Der Unterschied zwischen den verschiedenen Arten von Kalziumpräparaten, zumindest was die Zusammensetzung betrifft, ist das sekundäre Element, das mit dem Kalzium zu einem Kalziumsalz verbunden wird. Die tatsächlich vom Körper aufgenommene Kalziummenge, das so genannte elementare Kalzium, kann von Kalziumsalz zu Kalziumsalz variieren.1 Einige Arten haben eine höhere Bioverfügbarkeit (der Anteil eines Medikaments, der in den Blutkreislauf gelangt) als andere, während bei anderen die Nahrung erforderlich ist, um den Nährstoff aufzuspalten und aufzunehmen.
Zusätzliche Menge an elementarem Kalzium:
- Kalziumkarbonat 40%
- Kalziumzitrat 21 %.
- Kalziumlactat 13%
- Kalziumglukonat 9%ig
Ein höherer Anteil an elementarem Kalzium bedeutet jedoch nicht, dass ein Nahrungsergänzungsmittel unbedingt "besser" ist. Schließlich ist die Menge an Kalzium, die auf einmal aufgenommen werden kann, begrenzt.

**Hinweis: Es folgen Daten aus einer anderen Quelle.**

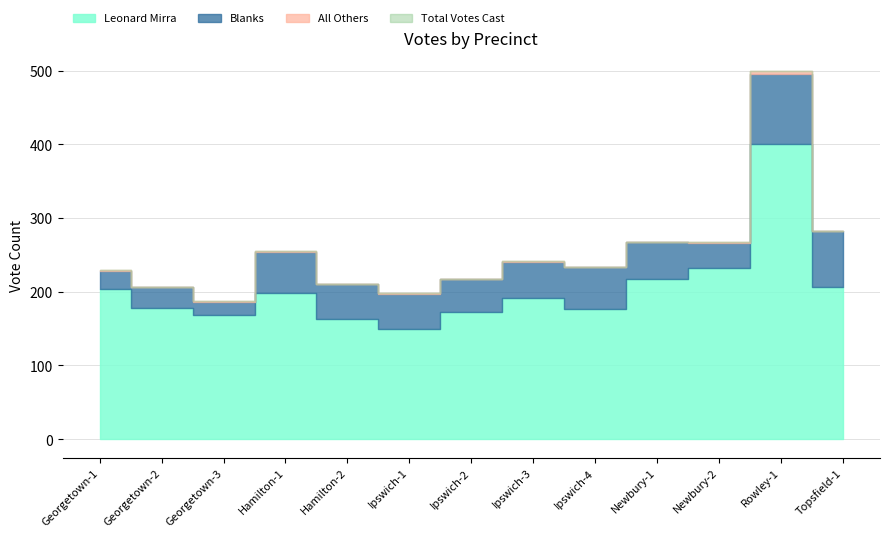

What is the label of the 6th point from the left?

Ipswich-1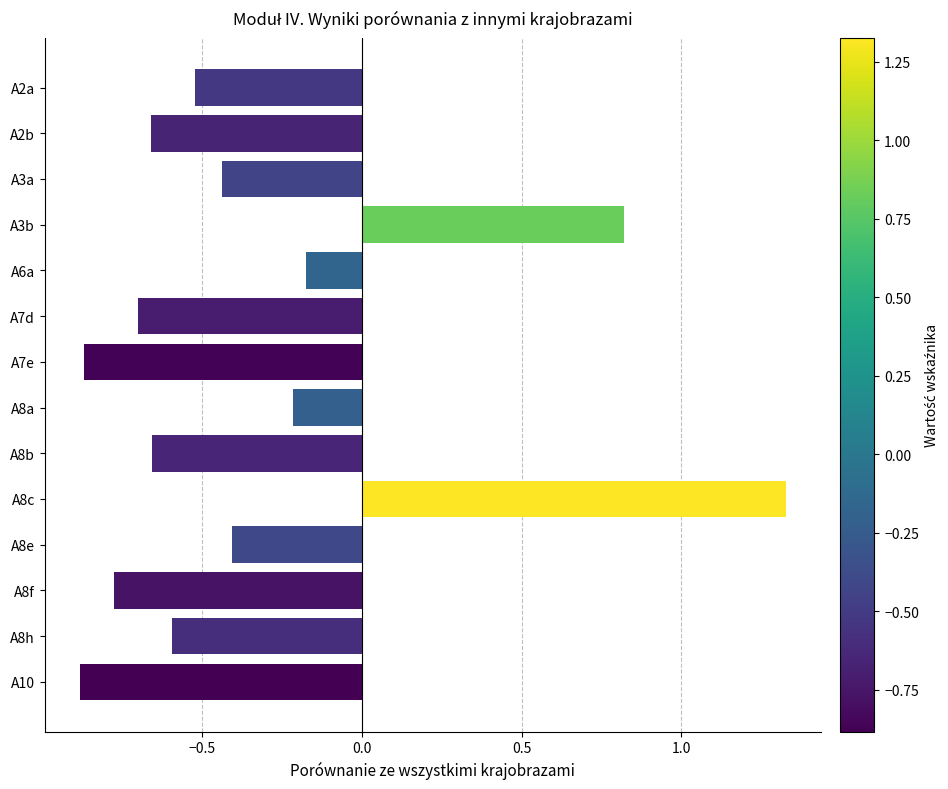

What is the average value?

-0.3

Mit zunehmender Kalziumzufuhr nimmt die Absorptionsrate ab, da der überschüssige Mineralstoff mit dem Urin ausgeschieden wird, was sich auf die empfohlene Dosierung auswirkt.
Wenn Sie mehr über die Unterschiede zwischen Kalziumpräparaten wissen, können Sie als Verbraucher eine fundiertere Entscheidung treffen.
Gesundheitliche Vorteile von Kalzium
Calcium ist ein wichtiger Mineralstoff, der
- unterstützt den Aufbau von Knochen und Zähnen
- hilft, die Kraft zu erhalten
- spielt eine Rolle bei der Muskelbewegung.
- hilft den Nerven, Nachrichten zwischen dem Gehirn und anderen Teilen des Körpers zu übertragen.
- fördert die Entspannung und Verengung der Blutgefäße (die das Blut durch den Körper transportieren).
- setzt Hormone und Enzyme frei, die bei verschiedenen Körperfunktionen helfen.
Die Knochendichte (Kalziumablagerung) nimmt in den ersten 25-30 Lebensjahren zu und nimmt dann mit dem Alter allmählich ab. Eine angemessene Kalziumzufuhr ist notwendig, um die maximale Knochenmasse zu erreichen und den Knochenverlust im späteren Leben (der zu Knochenbrüchen und Osteoporose führen kann) zu begrenzen. In Wachstumsphasen wie der Pubertät steigt der Kalziumbedarf.
Vor allem bei Frauen nach der Menopause übersteigt der Knochenabbau die Knochenbildung, was im Laufe der Zeit zu Knochenverlust und einem erhöhten Osteoporoserisiko führt. Dies ist ein weiterer Zeitpunkt, an dem die Kalziumzufuhr im Körper erhöht werden sollte.